I think it will be more linear than China. I don't think--it would surprise me if this was 50 theater deal in Latin America. Most of Latin America is Brazil, as you know. But I don't think the structure of the market is that way, or the structure of the film industry is that way. On the very positive side, our theaters that we opened, including the newest one in Brazil, in Sao Paulo, are incredibly successful. And the one in So Paulo, the multiplex, is the number one multiplex in all of Brazil. And I think our theater has been tracking to be the number one theater in all of Brazil. Certainly, we have the characteristics of a reference theater, similar to what we had in China.
However, you know, one important fact, and this is actually going to add to the ambiguity, because you could take it both ways. In China, we have 400 zones. In Latin America we have 75 zones. That would really pour cold water on it. But I would like to remind you when we started our efforts in China there were 90 zones. It went so well that eventually we grew to the 400 zones. For the short term, I think it's going to be more linear, but over time let's see where it goes.
Joe Sparacio - CFO
In terms of the JV margins, Martin, if you assume a level of box office of $1.2 million, you're going to land at about an 80% margin. If you look at our numbers this morning when we released them, you'll see if you add back the launch expenses that we incurred in the quarter, you're going to land pretty close to that level. So you know, I think, as you move forward, and if you're modeling at about $1.2 million, that's where you should land, an then you overlay any launch expenses on top of that. Given the critical mass of the network on the JV side even, launch expenses over time will become less of a draw down on our margins as the network gets wider.
Rich Gelfond - CEO
Thank you all for being on the call. I think in my closing remarks, I would just like to note that since 2008 our commercial network has grown by about four times. And you know, with that came some necessary SG&A growth, including the $8 million we spent in China to build a whole company in China to service that market. We, as a management team, recently had our management meeting, and I think we're highly focused, at the moment, in terms of how to get more out of the same resources, and how to really prove the scalability of the business. I think when you're growing four times in that period of time, you kind of throw dollars, and you throw bodies just to make sure you're making sure you're doing a very good job in servicing your customers, and particularly the end customer.

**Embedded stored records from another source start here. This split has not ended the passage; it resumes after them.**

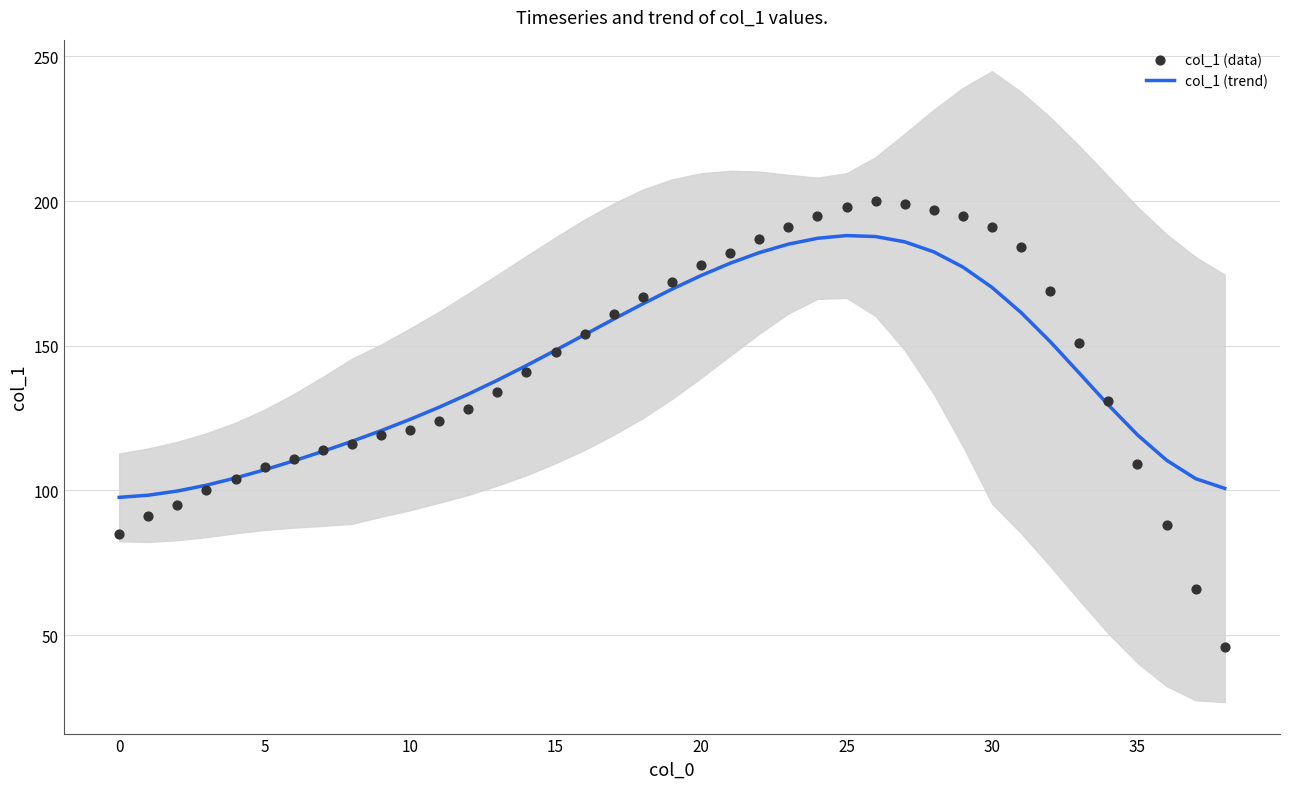

At which category is the sum across all series the highest?

26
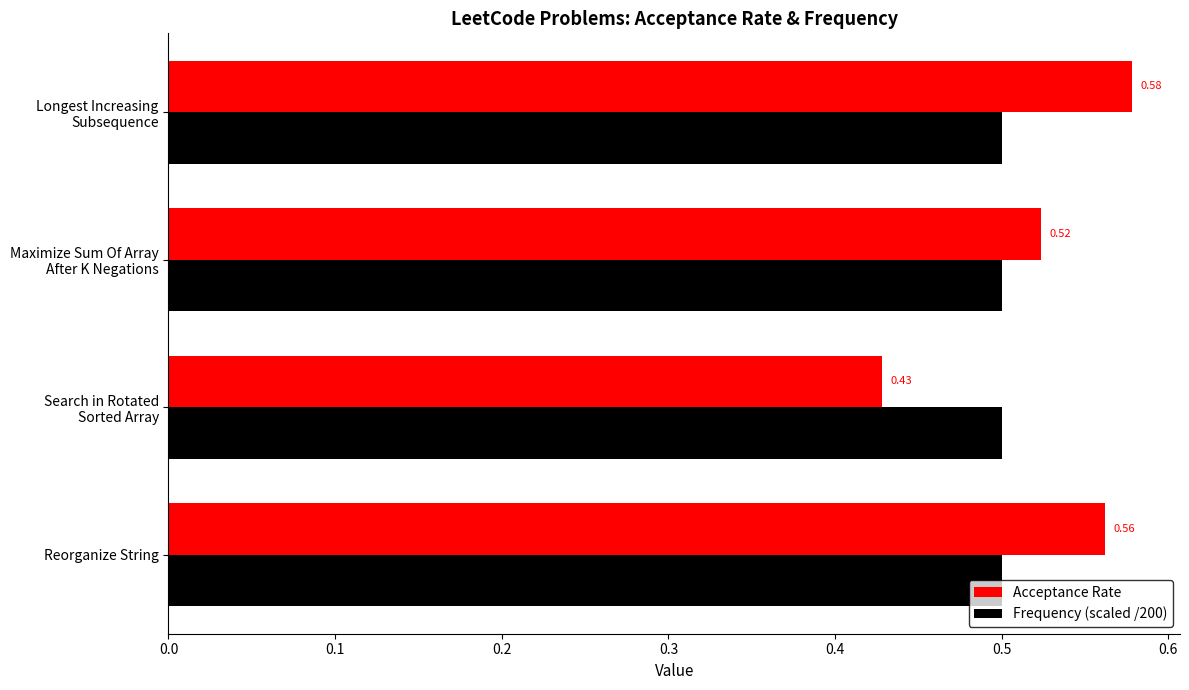

Which category has the highest value in the Acceptance Rate series?

Longest Increasing
Subsequence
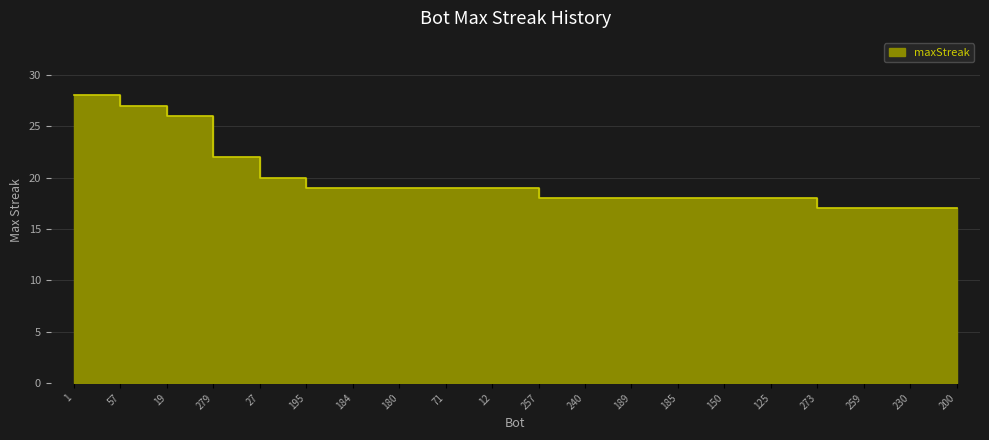

Which label corresponds to the smallest value in the chart?

273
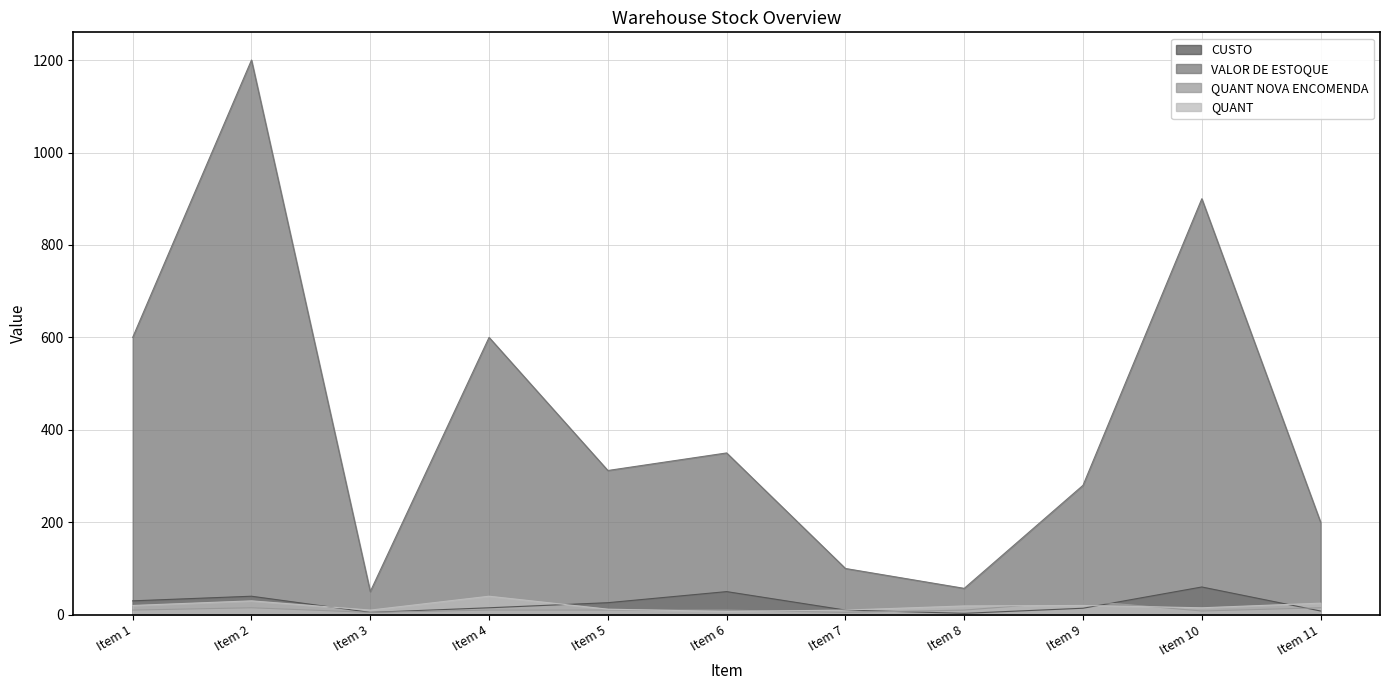

How many categories are shown in the chart?

11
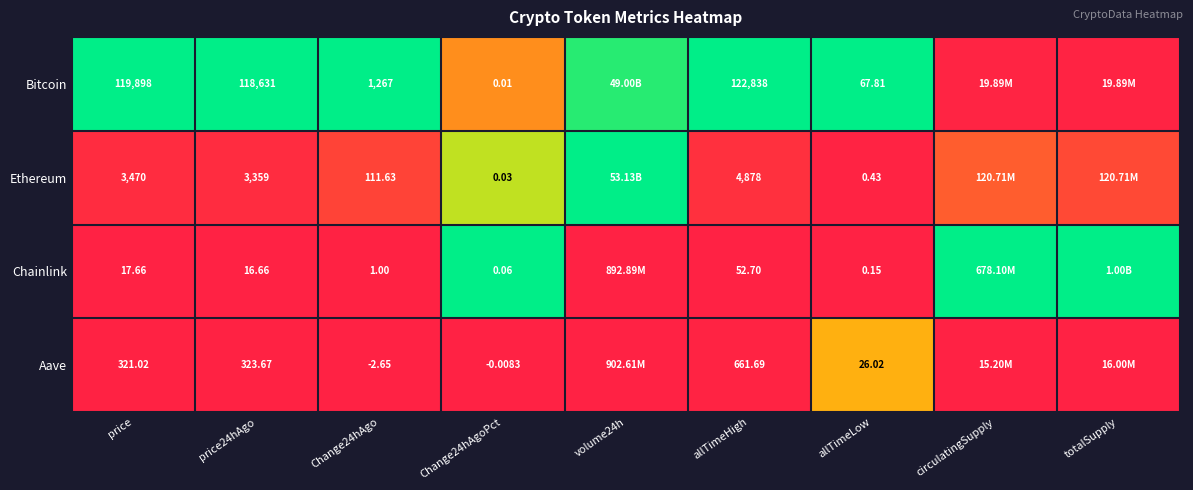

Is the value of Aave at allTimeHigh greater than the value of Chainlink at price24hAgo?

Yes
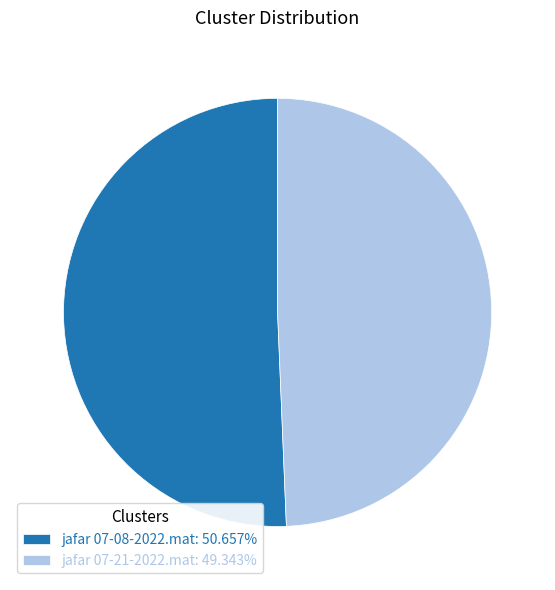

What is the ratio of the value at jafar 07-21-2022.mat: 49.343% to the value at jafar 07-08-2022.mat: 50.657%?

1.0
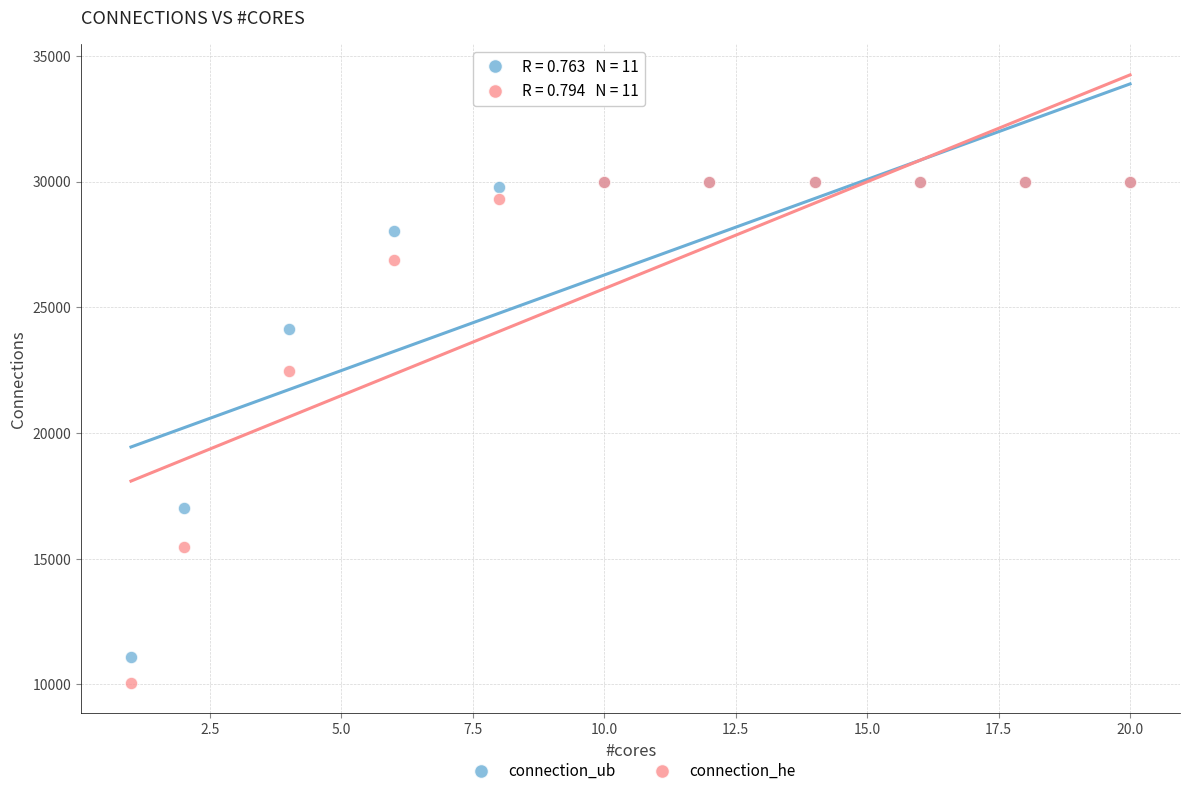

Across all series, what Y value is closest to 20013?

22468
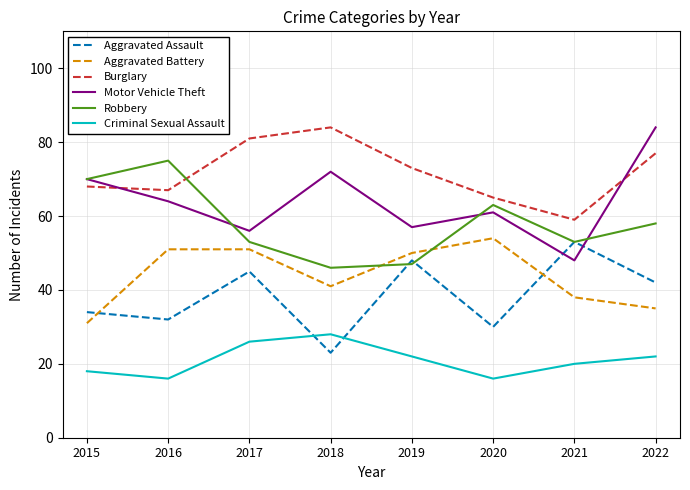

The Aggravated Battery series shows 22 at 2016. True or false?

False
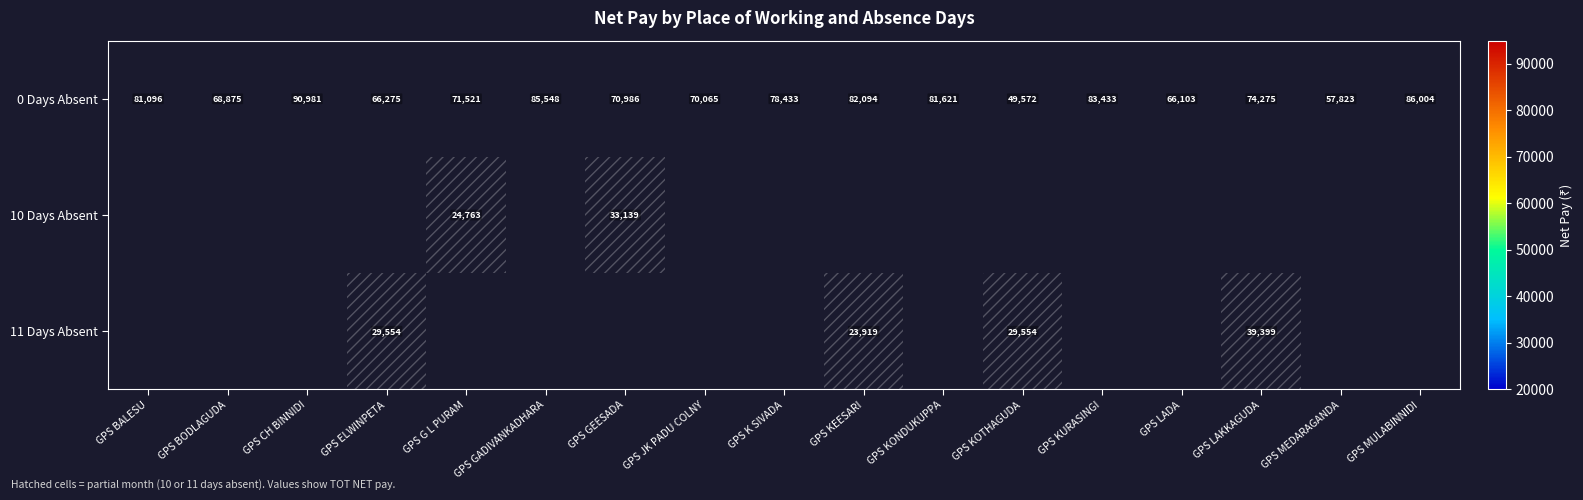

What is the total value across all series at GPS K SIVADA?

78433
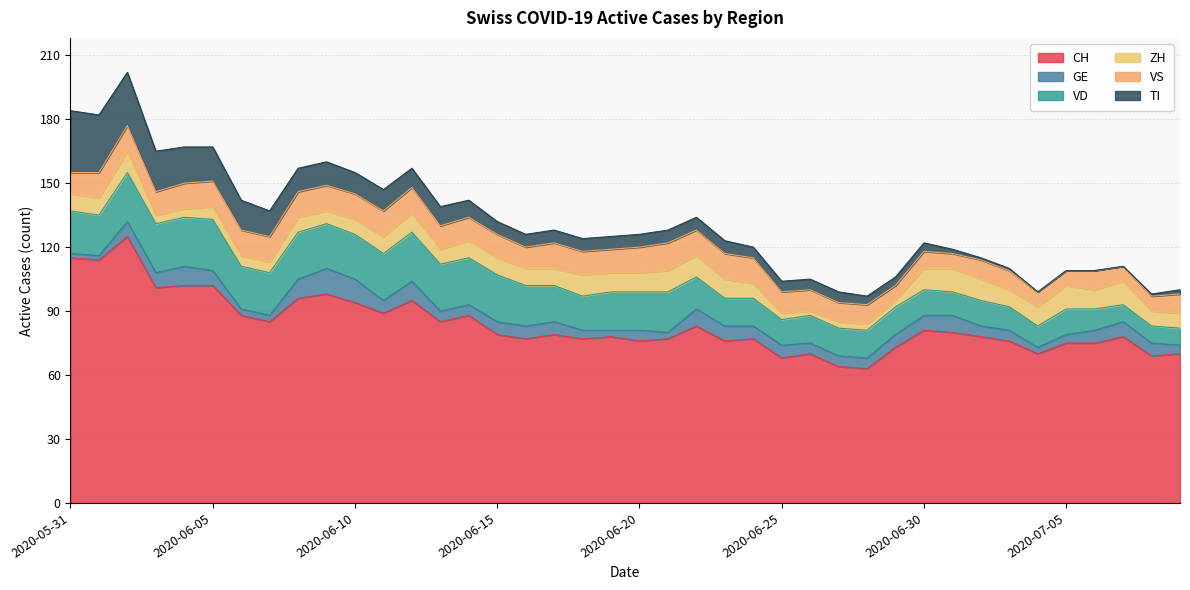

What is the label of the 32nd point from the right?

2020-06-08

I think we've now been able to step back a little bit and take a breath, and look at this issue of scalability. What makes me particularly encouraged about the first three quarters of this year, but really this quarter where it manifests itself, is the scalability has really turned into profits and free cash flow. And that's the direction we're following going forward. With that, thank you all for your support.
Operator
Ladies and gentlemen, this does conclude the conference call for today. You may now disconnect your line and have a great day.